● **Your instructions**:
Which lines in the items below contain the word "many"? Show each of them in full.

--- BEGIN Dataset entries ---

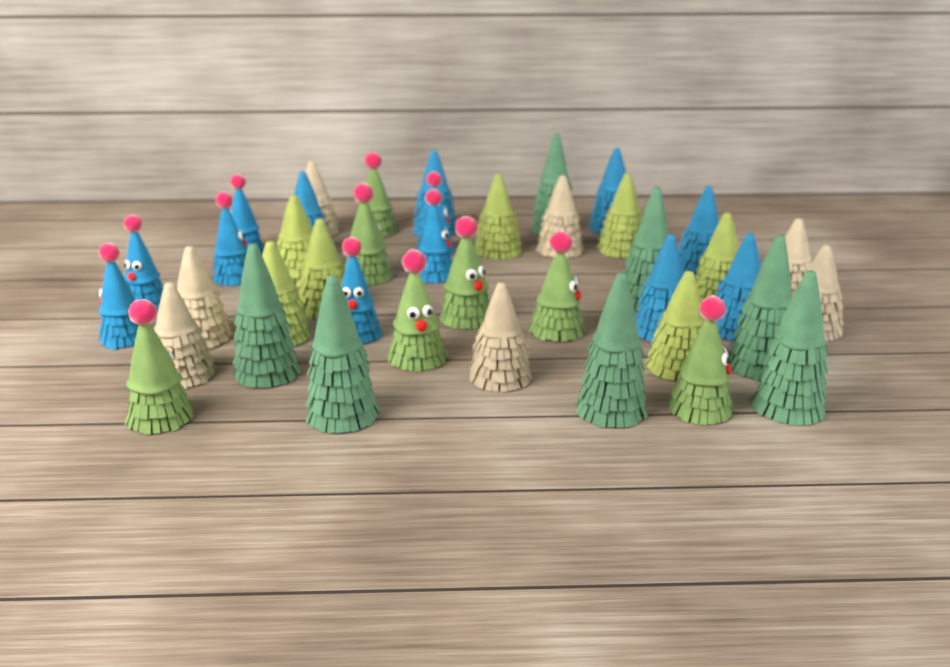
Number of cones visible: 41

--- END Dataset entries ---
--- BEGIN Dataset entries ---

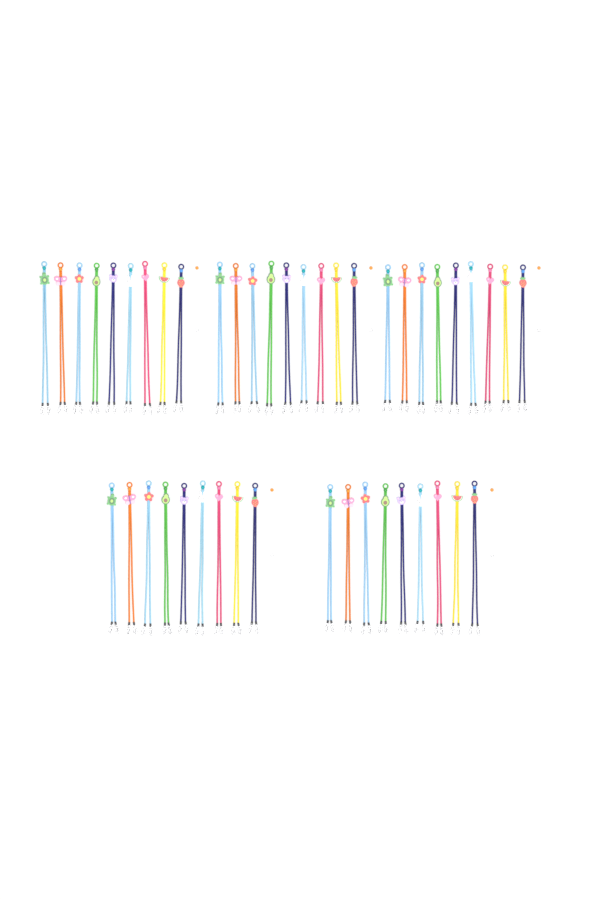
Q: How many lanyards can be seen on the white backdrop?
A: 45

--- END Dataset entries ---
--- BEGIN Dataset entries ---

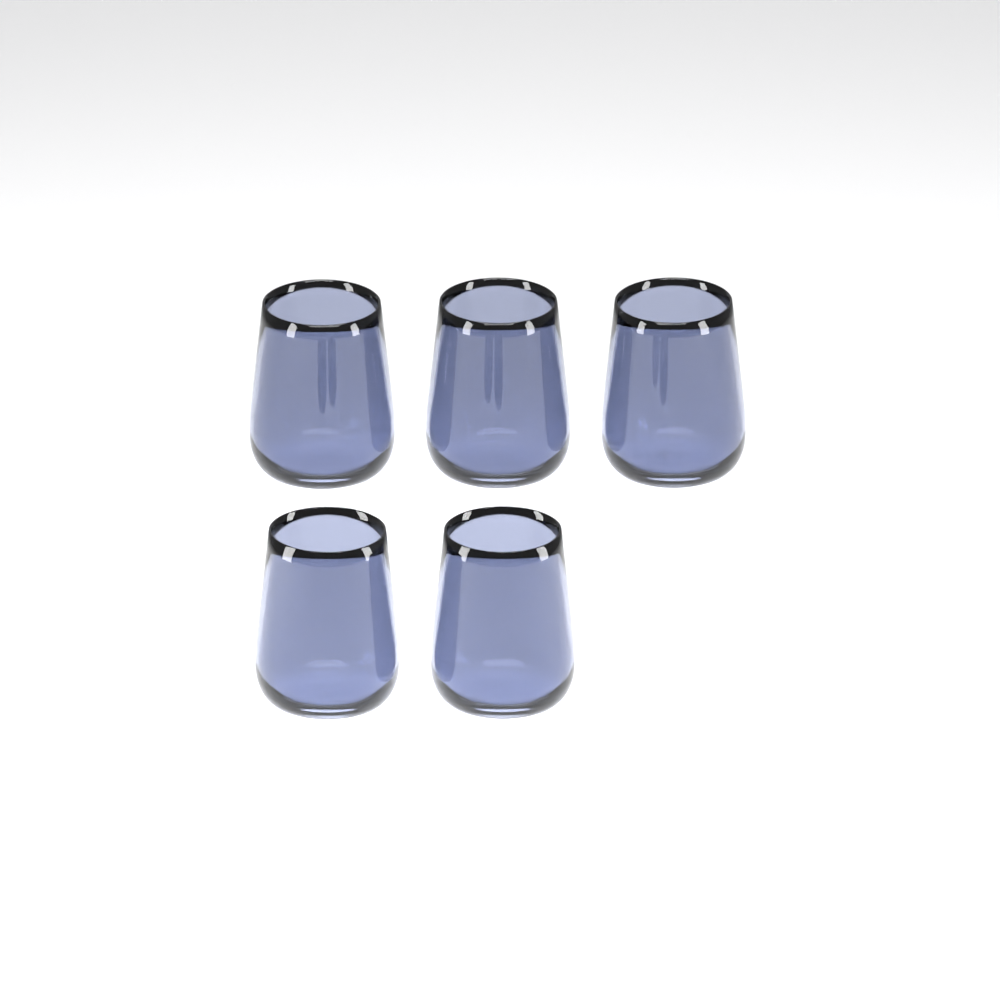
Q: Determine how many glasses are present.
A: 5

--- END Dataset entries ---

● **Output of the task**:
Q: How many lanyards can be seen on the white backdrop?
Q: Determine how many glasses are present.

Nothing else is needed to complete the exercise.